“Al Mercato del Paese”

Ne convenni fosse meglio lasciarti parlare
Del tuo nuovo taglio stile Monroe
Per non arenarsi su questioni amare
Ché pazienza, ultimamente, non ne ho
Dopo queste settimane a battibeccare
Sul socialismo, Craxi e il Rock ‘n’ Roll,
E vedi quanto ci fa bene passeggiare
E smaltire il puzzo del lucido del trumò.

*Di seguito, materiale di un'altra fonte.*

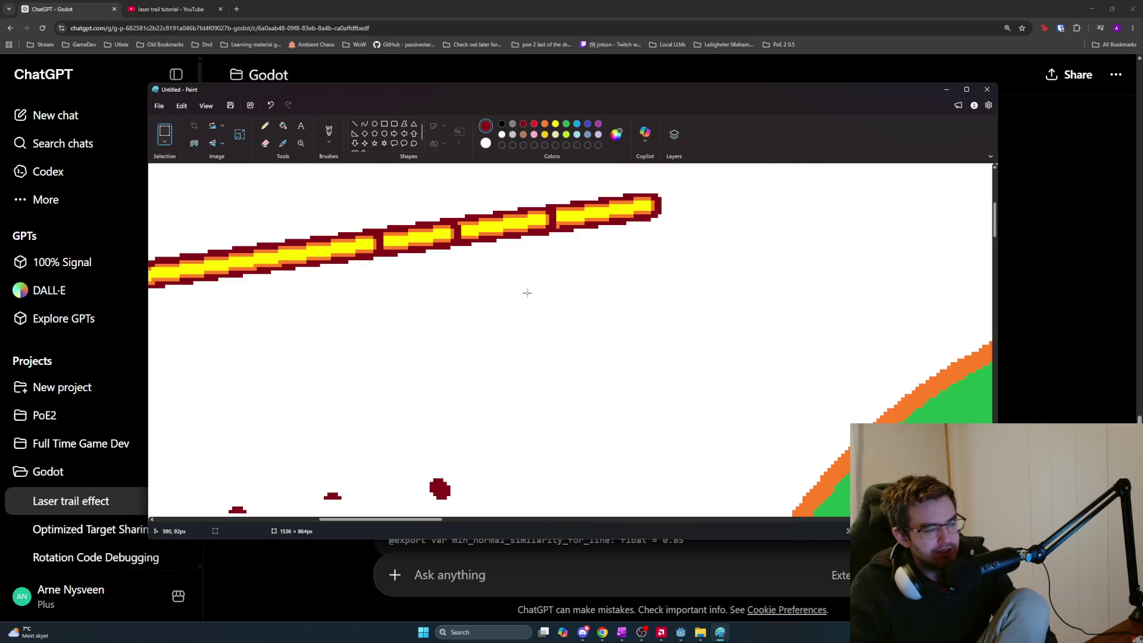
{"action": "scroll", "coordinate": [529, 289], "scroll_direction": "down", "scroll_amount": 4}
{"action": "scroll", "coordinate": [534, 271], "scroll_direction": "down", "scroll_amount": 1}
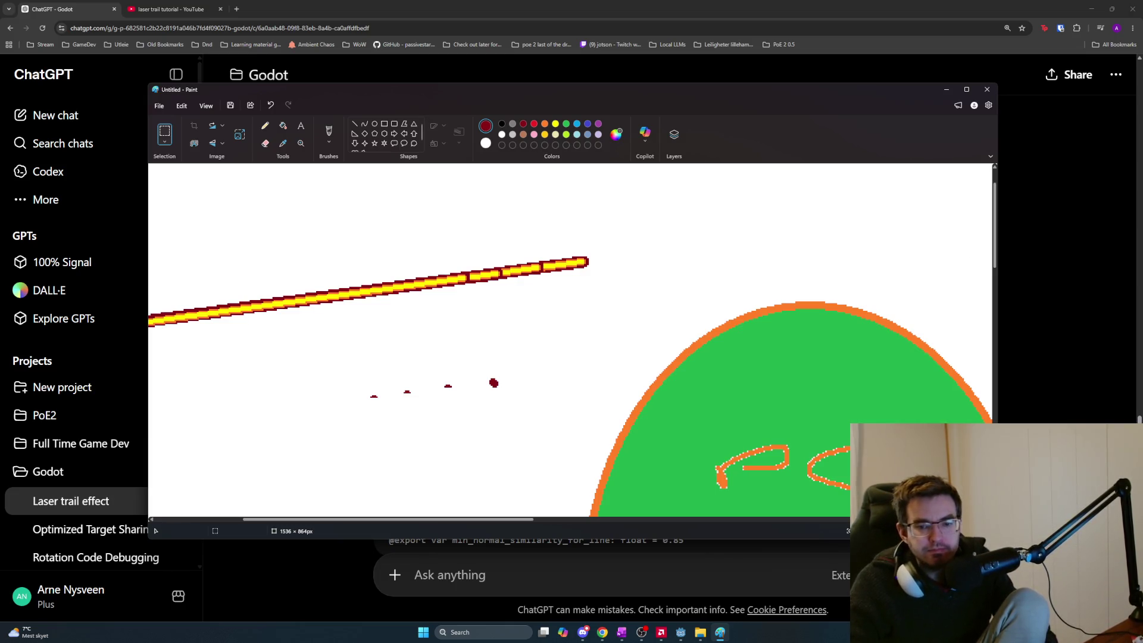
{"action": "key", "text": "alt+Tab"}
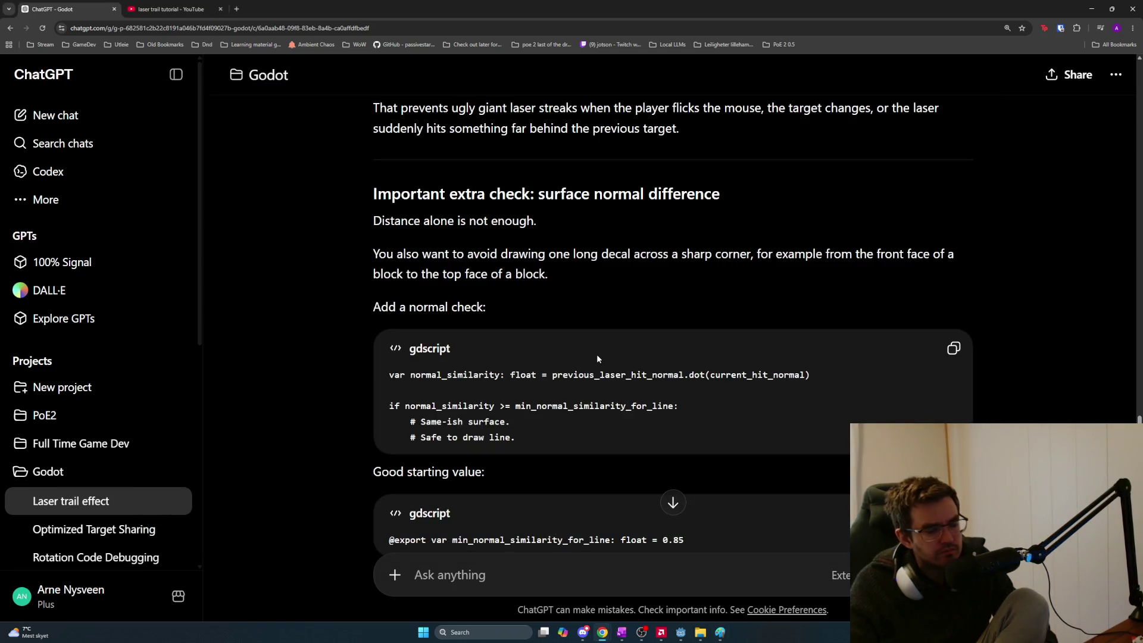
Scroll to the full draw-condition code block, then switch to the OneNote Task List
{"action": "scroll", "coordinate": [598, 359], "scroll_direction": "down", "scroll_amount": 1}
{"action": "scroll", "coordinate": [598, 352], "scroll_direction": "down", "scroll_amount": 1}
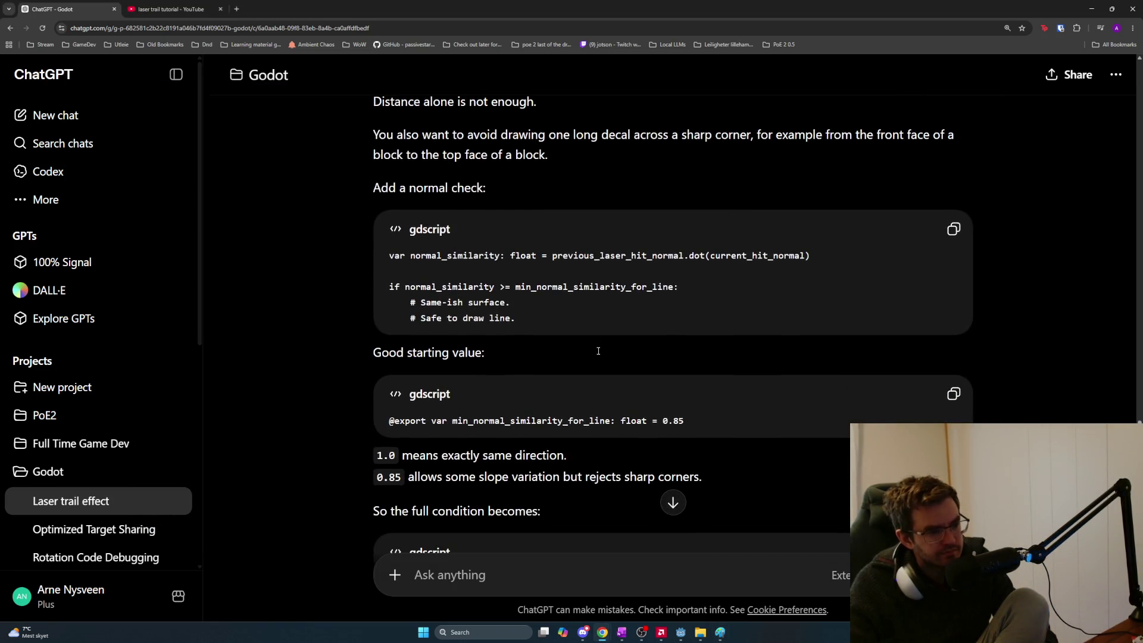
{"action": "scroll", "coordinate": [565, 330], "scroll_direction": "down", "scroll_amount": 2}
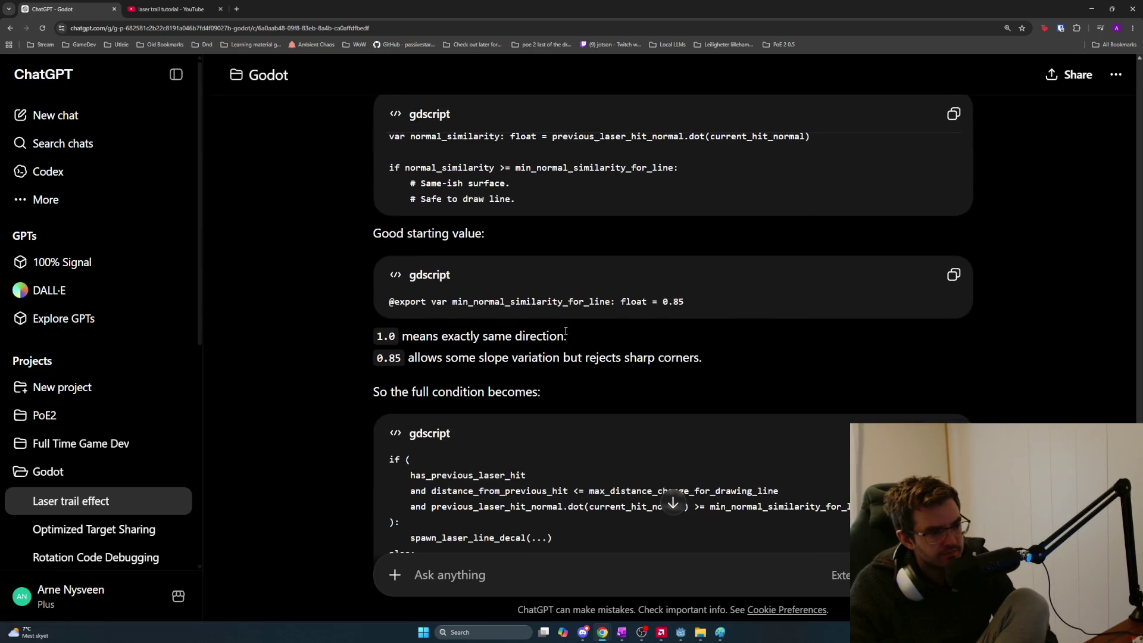
{"action": "key", "text": "alt+Tab"}
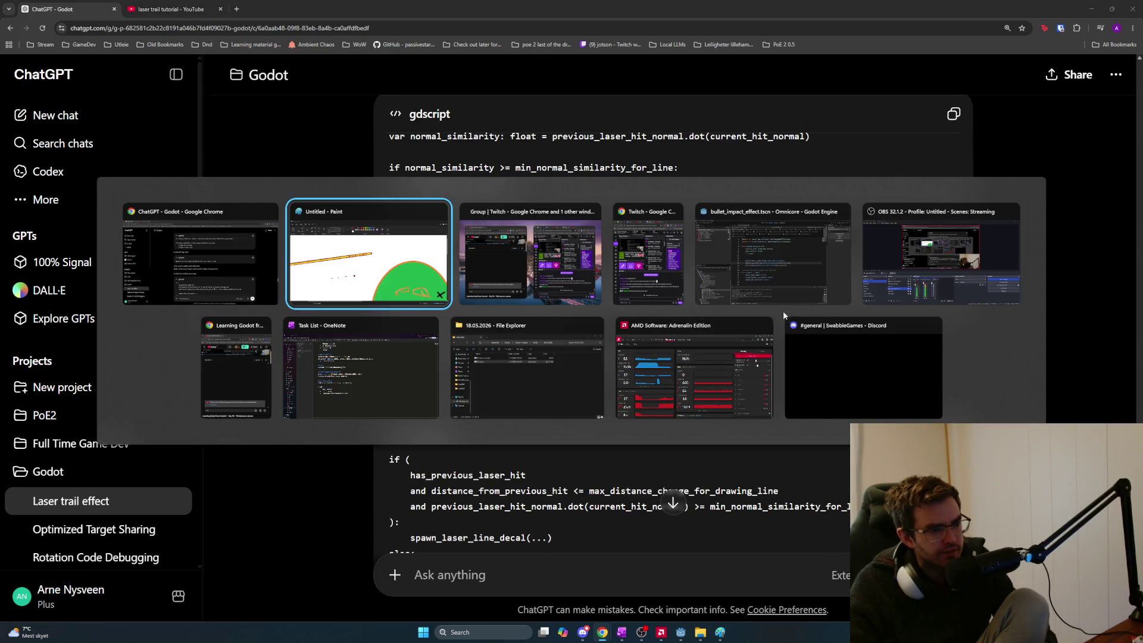
{"action": "left_click", "coordinate": [331, 388]}
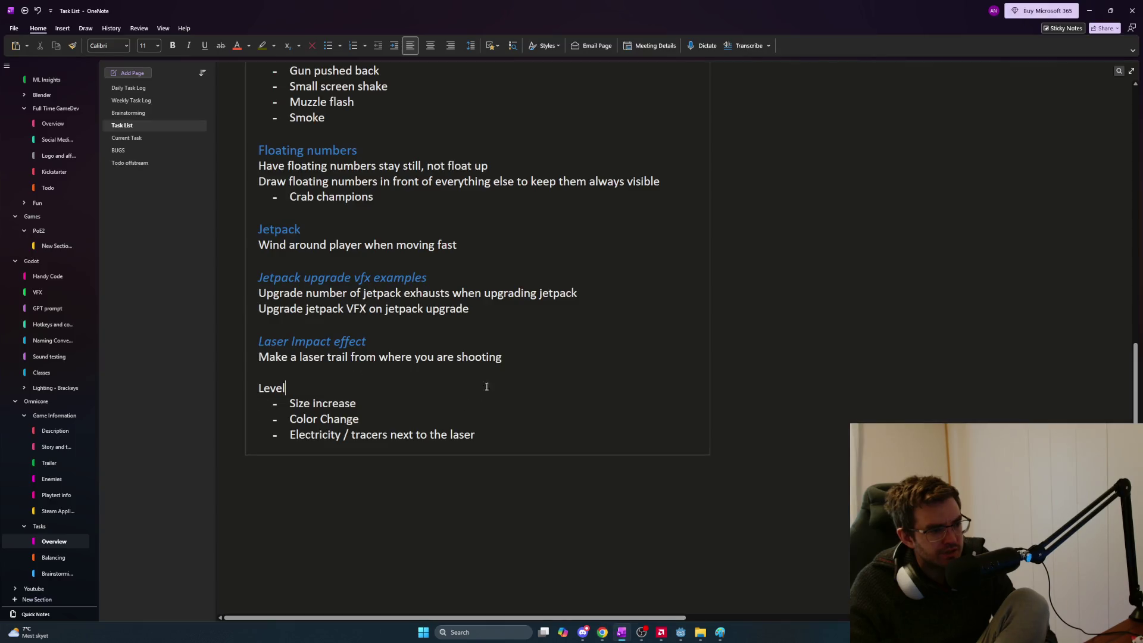
On the Current Task page, add a 'Laser trail' heading at the top
{"action": "left_click", "coordinate": [155, 137]}
{"action": "key", "text": "Return"}
{"action": "key", "text": "Return"}
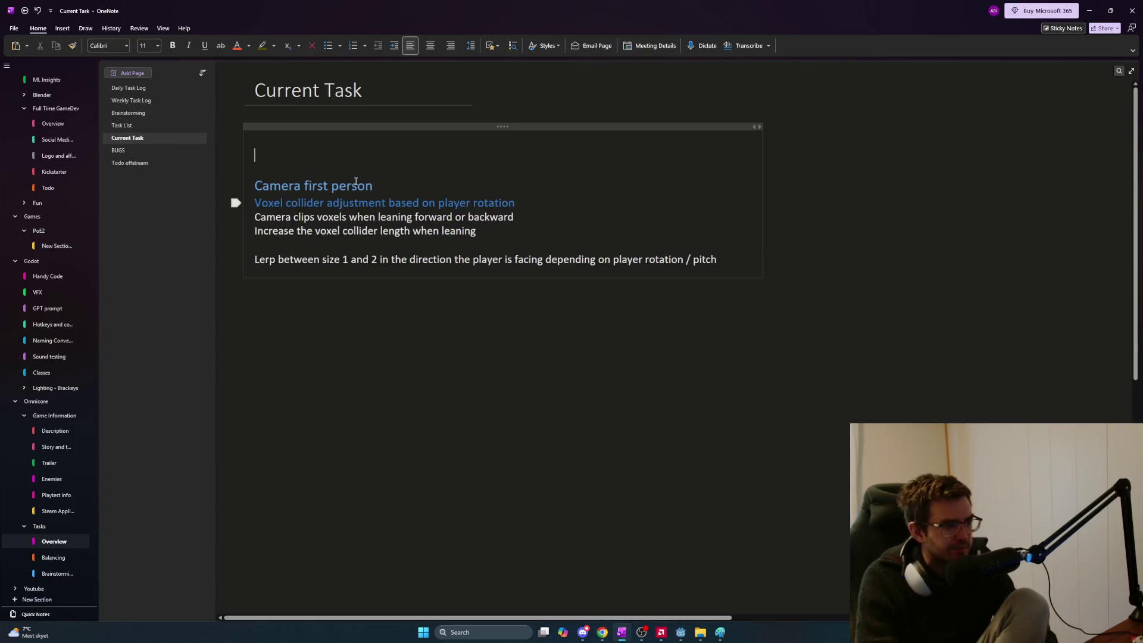
{"action": "key", "text": "Up"}
{"action": "key", "text": "Up"}
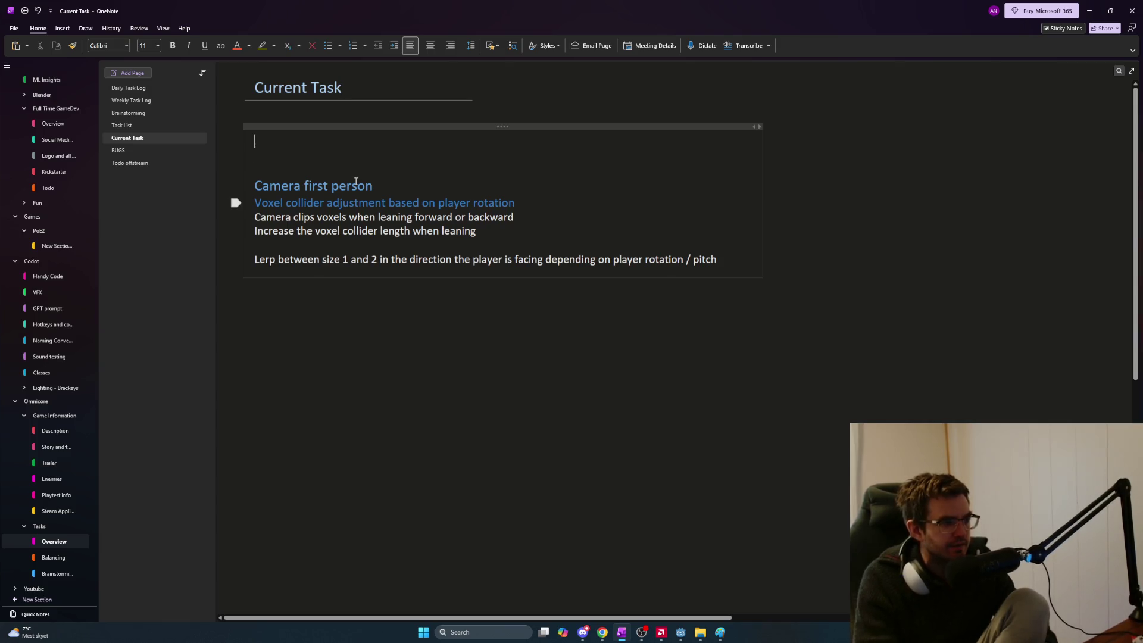
{"action": "key", "text": "ctrl+alt+1"}
{"action": "type", "text": "Laser trail"}
Add a 'Hit point decal' subheading described as 'A decal similar to bullet hit, only with emission'
{"action": "key", "text": "Return"}
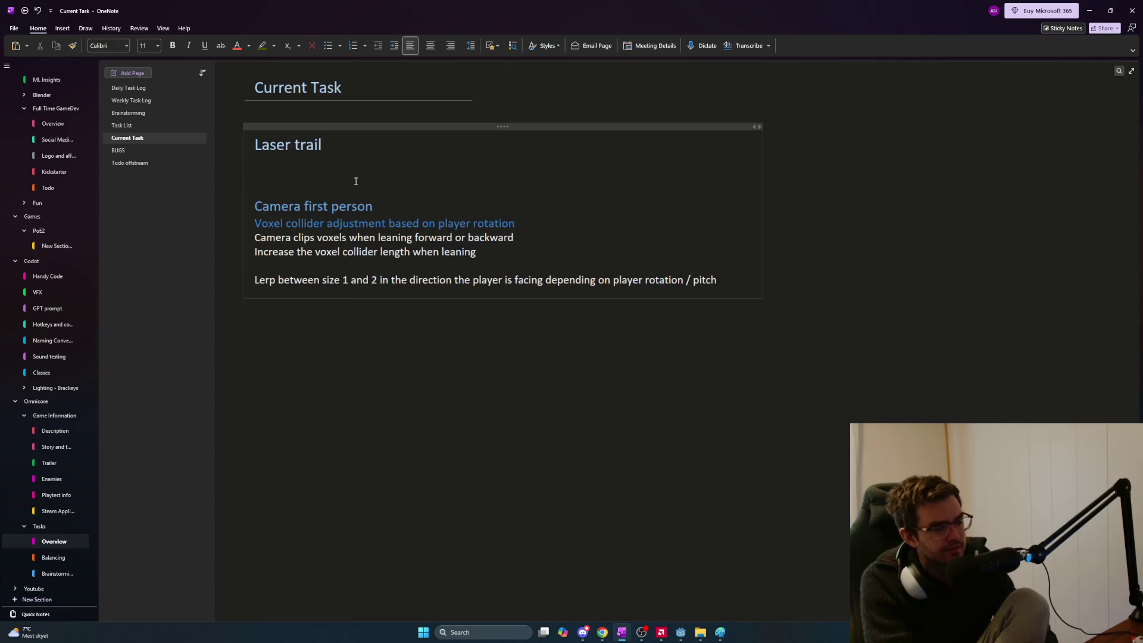
{"action": "key", "text": "ctrl+alt+3"}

Quante parole perse al vento inventi
Camminando tra le vecchie d’un portico,
Quante mie risposte audaci non senti
Ma solo pensarle, mi dico, è quasi eroico.
C’è chi tra i nostri amici regala commenti
Sul perché stiamo insieme, pare stupido
Visti tutti gli aspri conflitti ricorrenti.
Mi mostrassero loro un amore logico.

Cara, da piazza Garibaldi arriva il vociare
Volgare delle comari che si vantano
D’aver speso pochi euro per melanzane
Che poi probabilmente manco mangiano
E so che tanto senza dirlo ci vuoi andare
Tra il tanfo di cacio a veder che vendono
E alle porte della calca mi guardi male
Ché sai t’aspetterei seduto sotto il frassino

O forse al circolo a ricordare ai vecchi
Come funziona il fuorigioco o il sesso
E tanto so che scherzi quando negli occhi
Mi fulmini e m’ordini di venir lo stesso.
Come una bambina guardi i sacchi
Di farine e legumi stupita dal prezzo,
Lo sconto esorbitante su un paio di tacchi
E una discutibile sciarpa lunga di tasso

E come sempre io mi perdo ancora
Tra i tappeti persiani e il miraggio d’un bar,
Quando non guardi, controllo l’ora
Tra stivaloni in pelle con borchie punk.
Poi come settimana scorsa con mia nuora,
M’afferri la mano sulle note d’uno ska
Sputato a caso dalla radio d’una signora
Seduta sui suoi anni a giocar col foulard.

Le unghie tue smaltate son turbine
Tra mille e più vinili impolverati,
Noi che li riconosciamo dalle copertine,
Noi ancora coi mangianastri scassati;
Duecento odori di spezie marocchine
Mentre paghiamo i nostri dischi sconosciuti
Pochi soldi, appena per le patatine
Che la donna porge ai suoi tre figli canuti.

Ricordami perché oggi t’odiavo,
Sorriso spalmato tra guance di crema,
Ricordami di tornar con te al mercato
E far l’antipatico, ripetere ogni scena
Ché poi mi credo pure privilegiato
Nonostante gli avanzi scaldati per cena
Che tanto mai poeta si disse innamorato
Solo dopo aver divorato una balena.

Pure fossimo arrivati anche alle mani,
Pure se per un giorno non ti rispondo
Andremo a letto con la testa nel domani
E, per abitudine e voglia, abbracciati dormendo.